When I submit code, I find
< ... WARNING: logs capped at 1,000 lines; dropping 77 more >
Therefore, I cannot find what errors occur after 1,000 lines. Could you change the limitation from 1,000 to 10,000? Currently, I cannot figure out the bug. Thanks,
@wenhaowang I’ve updated the limit, let me know if you hit the limit again and I can increase further!
Great, many thanks to this
It seems I have successfully run the code, but the muAP of the subset is about 0.06 (please refer to my latest submission). Is that normal? I am not sure whether this submission is valid for phase 2?
I would expect them to be comparable if inference is running identically. One thing to check locally is whether, in your local container, the subset descriptors you generate (can be on any random subset) are identical to those you generate on the full query set. I will investigate whether there’s an issue on our end contributing to a score difference.
Thanks. In my local container, I find the descriptors of any subset are same (regardless of the sequence of video frame because in descriptor track time frames are generated randomly.) I think the difference in score may because whether you use the same ground truths for both full and subset. In this way, the muAP will be low for subset because there are only about 1/10 videos.

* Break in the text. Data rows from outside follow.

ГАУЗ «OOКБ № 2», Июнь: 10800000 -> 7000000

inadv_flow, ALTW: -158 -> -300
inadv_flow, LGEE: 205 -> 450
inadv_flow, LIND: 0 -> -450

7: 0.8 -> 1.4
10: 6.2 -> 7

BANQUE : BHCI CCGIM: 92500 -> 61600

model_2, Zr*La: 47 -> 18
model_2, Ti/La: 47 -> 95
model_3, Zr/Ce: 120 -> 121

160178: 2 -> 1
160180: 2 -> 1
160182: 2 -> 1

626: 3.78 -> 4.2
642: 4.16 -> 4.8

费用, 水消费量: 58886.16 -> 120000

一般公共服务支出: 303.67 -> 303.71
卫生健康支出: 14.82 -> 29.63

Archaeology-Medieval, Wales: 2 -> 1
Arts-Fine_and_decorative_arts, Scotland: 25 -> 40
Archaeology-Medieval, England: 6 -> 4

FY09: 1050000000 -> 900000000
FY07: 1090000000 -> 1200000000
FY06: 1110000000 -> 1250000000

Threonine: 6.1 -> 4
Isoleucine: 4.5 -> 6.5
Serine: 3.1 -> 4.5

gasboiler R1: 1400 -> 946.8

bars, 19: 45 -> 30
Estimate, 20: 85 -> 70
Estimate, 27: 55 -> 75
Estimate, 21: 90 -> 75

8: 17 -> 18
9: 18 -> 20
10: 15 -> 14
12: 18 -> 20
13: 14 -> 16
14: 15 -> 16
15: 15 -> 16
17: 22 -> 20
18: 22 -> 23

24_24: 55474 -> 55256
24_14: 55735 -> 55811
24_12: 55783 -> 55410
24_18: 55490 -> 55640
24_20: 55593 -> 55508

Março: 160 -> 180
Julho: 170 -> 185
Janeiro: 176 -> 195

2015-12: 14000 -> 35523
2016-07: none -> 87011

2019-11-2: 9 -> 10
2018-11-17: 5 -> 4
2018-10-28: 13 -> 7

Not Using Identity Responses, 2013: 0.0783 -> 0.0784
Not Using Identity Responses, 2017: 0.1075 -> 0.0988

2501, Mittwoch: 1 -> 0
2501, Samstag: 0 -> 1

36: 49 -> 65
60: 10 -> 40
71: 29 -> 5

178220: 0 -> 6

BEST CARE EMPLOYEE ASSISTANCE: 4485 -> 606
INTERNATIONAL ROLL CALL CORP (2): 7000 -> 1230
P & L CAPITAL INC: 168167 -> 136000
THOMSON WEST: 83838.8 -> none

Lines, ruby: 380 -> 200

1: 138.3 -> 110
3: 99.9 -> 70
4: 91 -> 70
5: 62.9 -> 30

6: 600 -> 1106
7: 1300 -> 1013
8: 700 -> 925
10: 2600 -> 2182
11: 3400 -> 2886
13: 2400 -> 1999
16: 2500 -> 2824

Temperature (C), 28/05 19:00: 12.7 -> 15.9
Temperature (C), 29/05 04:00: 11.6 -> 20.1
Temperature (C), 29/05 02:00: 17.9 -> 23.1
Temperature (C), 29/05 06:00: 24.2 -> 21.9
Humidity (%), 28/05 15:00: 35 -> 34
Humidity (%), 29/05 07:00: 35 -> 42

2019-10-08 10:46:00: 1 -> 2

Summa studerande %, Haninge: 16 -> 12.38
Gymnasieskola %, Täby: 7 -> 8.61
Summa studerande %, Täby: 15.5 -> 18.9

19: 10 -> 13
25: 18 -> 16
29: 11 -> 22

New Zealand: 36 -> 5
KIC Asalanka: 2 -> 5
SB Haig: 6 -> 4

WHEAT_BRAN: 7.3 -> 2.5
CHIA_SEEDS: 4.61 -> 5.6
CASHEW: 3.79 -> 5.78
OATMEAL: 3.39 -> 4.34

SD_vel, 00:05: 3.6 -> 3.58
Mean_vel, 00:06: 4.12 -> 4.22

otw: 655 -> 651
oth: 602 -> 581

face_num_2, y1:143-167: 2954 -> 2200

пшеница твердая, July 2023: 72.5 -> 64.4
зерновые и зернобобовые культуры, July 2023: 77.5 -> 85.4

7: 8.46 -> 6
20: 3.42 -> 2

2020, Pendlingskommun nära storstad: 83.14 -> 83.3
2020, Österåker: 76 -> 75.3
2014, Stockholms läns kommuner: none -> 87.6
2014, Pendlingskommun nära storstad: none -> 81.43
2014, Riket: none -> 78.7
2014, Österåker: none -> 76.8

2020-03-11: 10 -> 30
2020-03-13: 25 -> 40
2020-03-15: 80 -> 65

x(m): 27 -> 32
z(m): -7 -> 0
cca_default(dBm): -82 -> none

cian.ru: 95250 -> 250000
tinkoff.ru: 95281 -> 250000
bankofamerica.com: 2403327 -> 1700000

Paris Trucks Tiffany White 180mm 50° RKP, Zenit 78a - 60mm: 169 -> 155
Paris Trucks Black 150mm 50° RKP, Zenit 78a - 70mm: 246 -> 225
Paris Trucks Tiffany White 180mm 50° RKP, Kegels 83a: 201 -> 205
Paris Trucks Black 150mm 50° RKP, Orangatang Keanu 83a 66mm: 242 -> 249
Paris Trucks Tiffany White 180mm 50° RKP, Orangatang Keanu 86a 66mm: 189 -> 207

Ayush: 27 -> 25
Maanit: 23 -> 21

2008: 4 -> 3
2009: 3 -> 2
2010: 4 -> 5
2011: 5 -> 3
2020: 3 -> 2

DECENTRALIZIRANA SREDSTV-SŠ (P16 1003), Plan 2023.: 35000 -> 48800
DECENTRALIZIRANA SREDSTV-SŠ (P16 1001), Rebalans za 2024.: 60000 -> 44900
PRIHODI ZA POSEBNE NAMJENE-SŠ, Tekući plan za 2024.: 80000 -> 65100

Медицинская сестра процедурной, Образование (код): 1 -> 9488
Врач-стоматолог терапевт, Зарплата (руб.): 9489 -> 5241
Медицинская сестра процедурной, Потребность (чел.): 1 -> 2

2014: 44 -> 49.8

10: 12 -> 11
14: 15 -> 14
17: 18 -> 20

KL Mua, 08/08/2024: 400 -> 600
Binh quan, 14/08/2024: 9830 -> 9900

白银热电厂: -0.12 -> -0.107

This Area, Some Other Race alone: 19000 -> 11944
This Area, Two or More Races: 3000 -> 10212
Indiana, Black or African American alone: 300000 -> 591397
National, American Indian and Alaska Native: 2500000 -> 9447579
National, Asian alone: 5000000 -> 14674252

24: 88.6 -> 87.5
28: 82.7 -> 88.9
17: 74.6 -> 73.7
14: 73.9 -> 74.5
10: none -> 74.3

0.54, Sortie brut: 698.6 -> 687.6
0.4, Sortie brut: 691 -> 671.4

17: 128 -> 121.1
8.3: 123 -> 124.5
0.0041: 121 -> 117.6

I believe we should be subsetting the ground truth to only the portion of the ground truth that contains videos relevant to the query subset, but it’s possible there’s an error in the processing there, that’s a good callout.
This was, in fact, the problem! The subset file on our platform was out-of-date and has now been corrected. On your next submission, I believe the uAP should be comparable.
Thank you again @wenhaowang for your help in identifying and debugging these issues! I’m very grateful to you for promptly calling them out and communicating frequently with us.
Thanks a lot about your effort
1 Like
Thanks, the scores are comparable now.
1 Like